Concurso de crônicas: Aojustra divulga mais dois textos de Oficiais participantes
Concurso da Associação vai até 10 de agosto. Participe!

A Aojustra divulga abaixo outros dois textos concorrentes do Concurso de Crônicas sobre o trabalho na execução dos mandados. O intuito é registrar a atividade do Oficial de Justiça, através de histórias reais que podem ser engraçadas, sensíveis, inusitadas ou até sobre os riscos enfrentados no cumprimento das ordens judiciais. 

Para participar, o Oficial deve enviar a crônica para os e-mails aojustra@outlook.com e ane.galardi@gmail.com. É importante que o texto esteja devidamente identificado com o nome completo do autor, bem como a lotação e um número de telefone para contato. 

“A cada nova semana a Aojustra recebe textos de colegas Oficiais com histórias reais do dia a dia na função. Convidamos mais Oficiais a se inspirarem e nos enviarem crônicas para que consigamos implementar a ideia da elaboração de um livro”, afirma o presidente Thiago Duarte Gonçalves.

O prazo para participação no concurso da Aojustra termina em 10 de agosto. 

Na divulgação desta semana, a Aojustra apresenta os textos enviados pelo Oficial aposentado Wagner Ambrosio e pelo colega do Tribunal de Justiça de Pernambuco, Marcelo de Castro Costa.

Confira outras duas crônicas que concorrem à premiação pela Aojustra:


Vida de cachorro?
Por Marcelo de Castro Costa (TJ)

Dei esse título, “VIDA DE CACHORRO”, porque após esse dia de trabalho passei a refletir sobre os encontros e desencontros da vida.
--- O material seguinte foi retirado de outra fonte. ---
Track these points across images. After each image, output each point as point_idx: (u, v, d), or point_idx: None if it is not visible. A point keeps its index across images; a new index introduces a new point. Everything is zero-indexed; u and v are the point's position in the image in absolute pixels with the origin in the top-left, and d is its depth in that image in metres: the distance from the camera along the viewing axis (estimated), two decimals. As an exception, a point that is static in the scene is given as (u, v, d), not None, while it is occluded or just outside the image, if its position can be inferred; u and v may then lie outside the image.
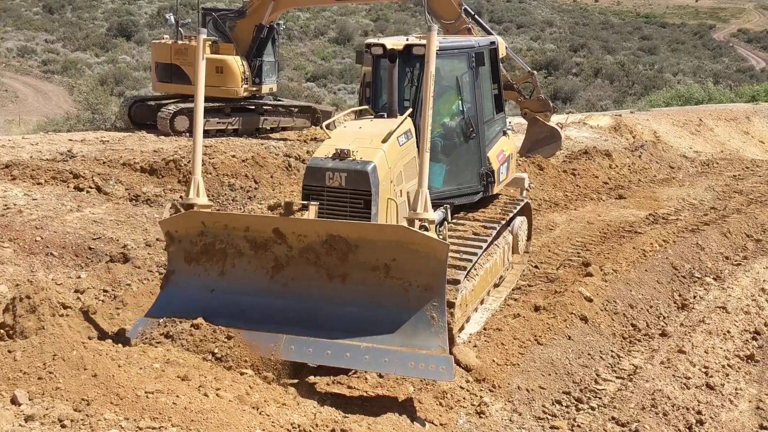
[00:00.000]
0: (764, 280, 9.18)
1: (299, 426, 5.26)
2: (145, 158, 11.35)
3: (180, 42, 15.01)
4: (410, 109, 7.59)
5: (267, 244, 6.10)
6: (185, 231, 6.25)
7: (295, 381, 6.45)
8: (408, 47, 7.63)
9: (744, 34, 74.20)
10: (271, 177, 11.40)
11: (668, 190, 13.87)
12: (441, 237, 5.90)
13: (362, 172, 6.61)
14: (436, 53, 7.66)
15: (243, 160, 11.49)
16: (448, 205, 7.24)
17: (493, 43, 8.85)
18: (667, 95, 29.02)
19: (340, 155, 6.68)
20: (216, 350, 6.00)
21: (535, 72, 15.14)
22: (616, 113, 21.18)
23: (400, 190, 7.02)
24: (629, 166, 15.00)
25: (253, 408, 5.56)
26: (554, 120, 19.76)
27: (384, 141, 6.89)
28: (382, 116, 7.57)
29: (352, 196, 6.68)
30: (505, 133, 9.19)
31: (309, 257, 6.05)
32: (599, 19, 74.03)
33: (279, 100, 16.25)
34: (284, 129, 15.44)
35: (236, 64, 15.01)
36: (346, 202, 6.69)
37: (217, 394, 5.61)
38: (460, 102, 8.30)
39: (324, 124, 7.40)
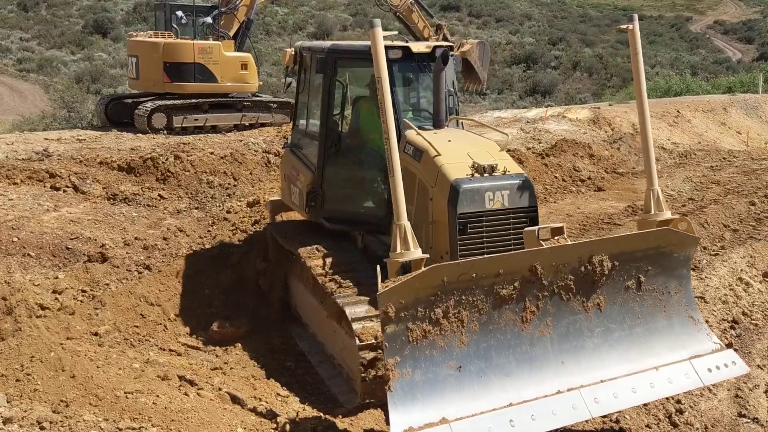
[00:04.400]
0: (741, 270, 9.27)
1: (280, 423, 5.24)
2: (122, 156, 11.25)
3: (204, 41, 15.10)
4: (452, 116, 6.89)
5: (517, 286, 5.03)
6: (414, 297, 4.72)
7: (281, 380, 6.46)
8: (434, 49, 6.78)
9: (720, 26, 74.88)
10: (251, 174, 11.34)
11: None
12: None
13: (527, 187, 5.92)
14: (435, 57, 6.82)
15: (221, 157, 11.42)
16: None
17: None
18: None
19: (488, 171, 5.83)
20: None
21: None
22: (594, 106, 21.29)
23: None
24: (608, 159, 15.09)
25: (235, 406, 5.55)
26: (534, 113, 19.86)
27: (501, 151, 6.29)
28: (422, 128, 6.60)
29: (514, 216, 5.90)
30: None
31: (563, 290, 5.23)
32: (577, 12, 74.36)
33: (258, 96, 16.20)
34: (263, 125, 15.41)
35: (253, 60, 15.32)
36: (509, 224, 5.86)
37: (198, 393, 5.59)
38: None
39: (430, 141, 6.23)
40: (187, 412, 5.02)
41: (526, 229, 5.59)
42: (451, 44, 7.07)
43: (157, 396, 5.17)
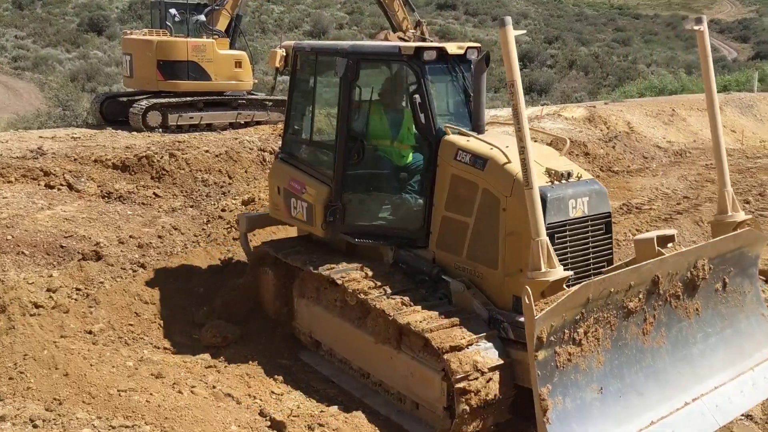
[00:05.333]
0: (736, 268, 9.31)
1: (275, 421, 5.24)
2: (117, 155, 11.22)
3: (198, 39, 15.13)
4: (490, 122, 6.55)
5: (641, 298, 5.01)
6: (562, 319, 4.58)
7: (276, 378, 6.45)
8: (466, 50, 6.50)
9: (716, 25, 74.93)
10: (246, 172, 11.32)
11: (642, 179, 13.99)
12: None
13: (602, 193, 5.80)
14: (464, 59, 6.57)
15: (216, 155, 11.40)
16: None
17: None
18: (640, 86, 29.26)
19: (565, 177, 5.62)
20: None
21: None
22: (590, 104, 21.29)
23: None
24: (603, 157, 15.10)
25: (229, 404, 5.54)
26: (530, 111, 19.85)
27: (561, 156, 6.22)
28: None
29: (593, 223, 5.74)
30: None
31: (673, 298, 5.26)
32: (573, 11, 74.39)
33: (253, 94, 16.19)
34: (258, 123, 15.40)
35: (248, 58, 15.31)
36: (587, 231, 5.66)
37: (192, 391, 5.60)
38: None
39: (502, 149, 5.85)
40: (180, 410, 5.02)
41: (639, 237, 5.54)
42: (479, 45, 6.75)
43: (151, 394, 5.17)
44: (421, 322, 5.49)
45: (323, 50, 7.06)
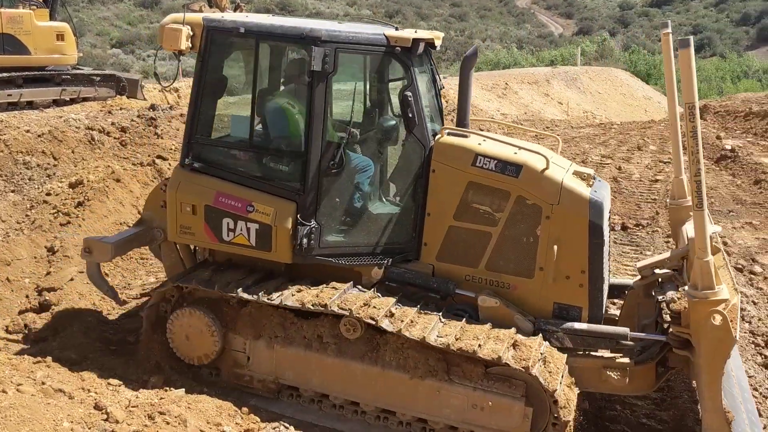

Esse fato realmente aconteceu, foi em 2003, mais precisamente no dia seguinte ao jogo entres Santa Cruz x Sport, quando este último foi campeão pernambucano. 

E foi assim: segui o roteiro de visitas previamente preparado, e me dirigi para a cidade de Camaragibe, onde efetuei uma citação. De lá, fui para o bairro da Várzea, em Recife, onde deixei uma intimação para ciência de uma sentença. Como quebra de rotina, fui recebido por um cachorro da raça poodle, que estava vestido com uma “cãomisa” do Sport, comemorando entre latidos, grunhidos e balançar de cauda, o 34º campeonato levando pelo Sport Clube do Recife, para felicidade da fiel, rubro-negra, torcida.

De lá dando continuidade ao roteiro segui para o Casarão de Roda de Fogo, na Rua Panteon, nome bonito, mas uma verdadeira favela. Conglomerados de barracos, entrecortados por becos estreitos que apenas davam passagem para uma pessoa, sem contar, que o chão do beco no sentido longitudinal, corre um esgoto a céu aberto. Andar por ali, só com as pernas abertas, ou seja, com os pés nas margens direta e esquerda da vala.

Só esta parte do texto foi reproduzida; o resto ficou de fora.